In an ongoing legal battle over public access to a beach at Hollister Ranch, the Hollister Ranch Owners Association (HROA) has petitioned the California Supreme Court to disqualify Judge Colleen Sterne, who has presided over the litigation for six years.
At issue is a privately crafted settlement agreement struck between the HROA and two state agencies — the Coastal Conservancy and Coastal Commission — to expand guided access opportunities for nonprofits hosting underserved groups while opening Cuarta Beach to the general public for daytime use. According to the settlement, the public would only be allowed to reach Cuarta Beach via small watercraft, such as paddleboard, kayak, or soft-bottom boat. The roughly four-mile roundtrip from Gaviota State Park would be through nearshore waters prone to suddenly changing conditions.
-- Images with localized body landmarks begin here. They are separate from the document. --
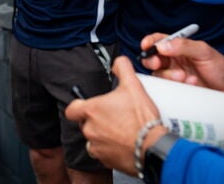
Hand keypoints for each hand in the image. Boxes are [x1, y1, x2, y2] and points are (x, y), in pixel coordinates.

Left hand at [65, 57, 166, 174]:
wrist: (152, 147)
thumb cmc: (141, 120)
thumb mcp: (133, 86)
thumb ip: (123, 69)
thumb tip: (118, 62)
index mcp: (92, 111)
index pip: (72, 109)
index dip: (78, 107)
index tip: (87, 106)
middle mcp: (90, 129)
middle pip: (85, 123)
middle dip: (96, 121)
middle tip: (113, 117)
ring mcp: (96, 146)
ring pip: (93, 139)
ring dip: (102, 136)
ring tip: (119, 131)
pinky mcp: (105, 160)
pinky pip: (102, 154)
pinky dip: (110, 150)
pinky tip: (123, 143)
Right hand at [140, 33, 223, 95]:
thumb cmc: (221, 68)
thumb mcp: (204, 51)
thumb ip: (183, 46)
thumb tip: (162, 45)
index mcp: (179, 47)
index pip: (159, 40)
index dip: (150, 42)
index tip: (146, 45)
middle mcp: (174, 60)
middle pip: (153, 58)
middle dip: (152, 60)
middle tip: (157, 63)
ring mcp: (174, 75)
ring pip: (158, 74)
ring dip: (168, 75)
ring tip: (184, 76)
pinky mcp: (177, 89)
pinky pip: (167, 87)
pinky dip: (177, 85)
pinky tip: (191, 83)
According to parties on both sides, Sterne’s first unexpected ruling required HROA and the state agencies to announce the terms of the settlement agreement in a series of newspaper advertisements. Then she ruled that an ad hoc group, the Gaviota Coast Trail Alliance, be allowed to intervene in the case.
The Trail Alliance has argued that the settlement agreement is not fair because the general public was not allowed to participate in a negotiation that would require the state to abandon rights — real or perceived — to an overland route to Cuarta Beach by way of a public-access offer established nearly 40 years ago when the YMCA sought to build a recreation center on property it owned in Cuarta Canyon.
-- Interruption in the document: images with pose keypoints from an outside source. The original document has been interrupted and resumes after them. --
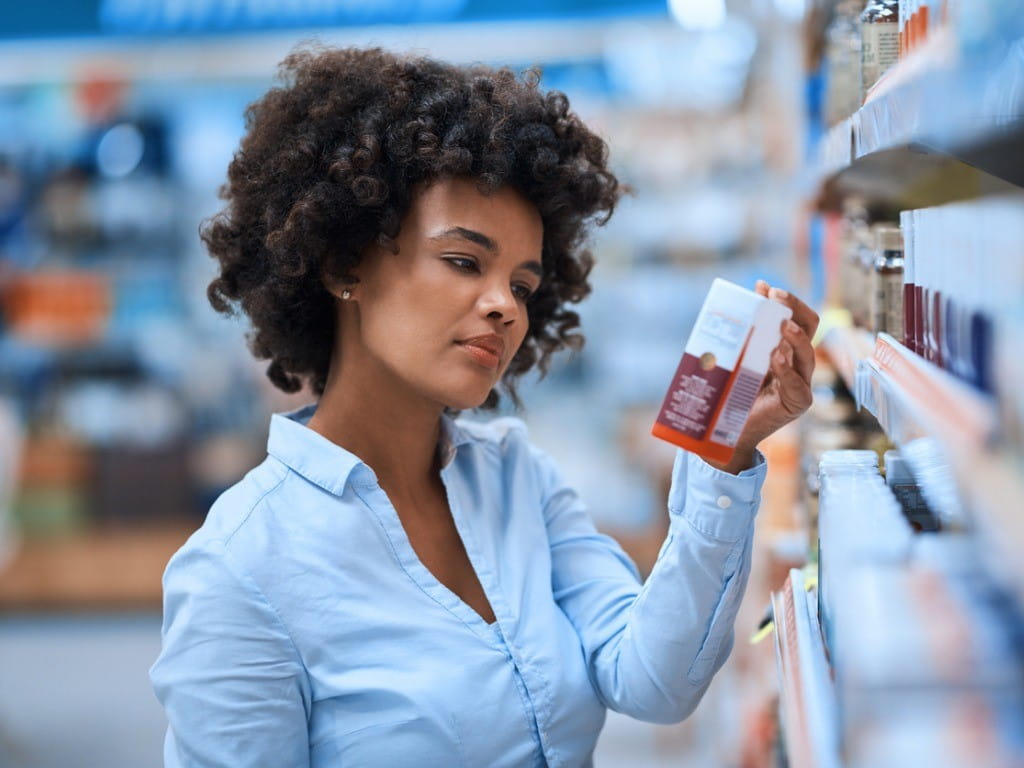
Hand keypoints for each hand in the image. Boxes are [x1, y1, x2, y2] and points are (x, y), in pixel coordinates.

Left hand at [706, 281, 818, 474]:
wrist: (725, 427)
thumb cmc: (734, 388)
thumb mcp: (741, 352)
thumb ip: (751, 324)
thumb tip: (759, 286)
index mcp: (788, 349)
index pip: (801, 319)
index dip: (791, 303)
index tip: (770, 290)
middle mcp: (799, 364)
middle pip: (810, 330)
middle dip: (794, 310)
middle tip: (775, 298)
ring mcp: (801, 383)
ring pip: (807, 356)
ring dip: (795, 339)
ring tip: (782, 328)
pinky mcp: (796, 403)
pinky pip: (798, 386)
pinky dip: (787, 370)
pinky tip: (776, 358)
HROA’s petition states that Sterne’s “ruling shows a bias in favor of the Trail Alliance position” and has also “prejudged the [alliance] as a better representative of the public than the [Coastal Commission and Coastal Conservancy].”
As an intervenor, the Trail Alliance has filed a cross-complaint against the settlement agreement.
In a joint statement, Coastal Commission Chair Dayna Bochco and Coastal Conservancy Chair Douglas Bosco said, “We were frankly surprised the Hollister homeowners would file a petition to disqualify the judge the day before the Trail Alliance was to file its cross complaint. If parties do not like a judge’s ruling, the proper procedure is an appeal — not a petition to disqualify the judge. The Coastal Commission and Coastal Conservancy do not support this petition, which misrepresents our position.”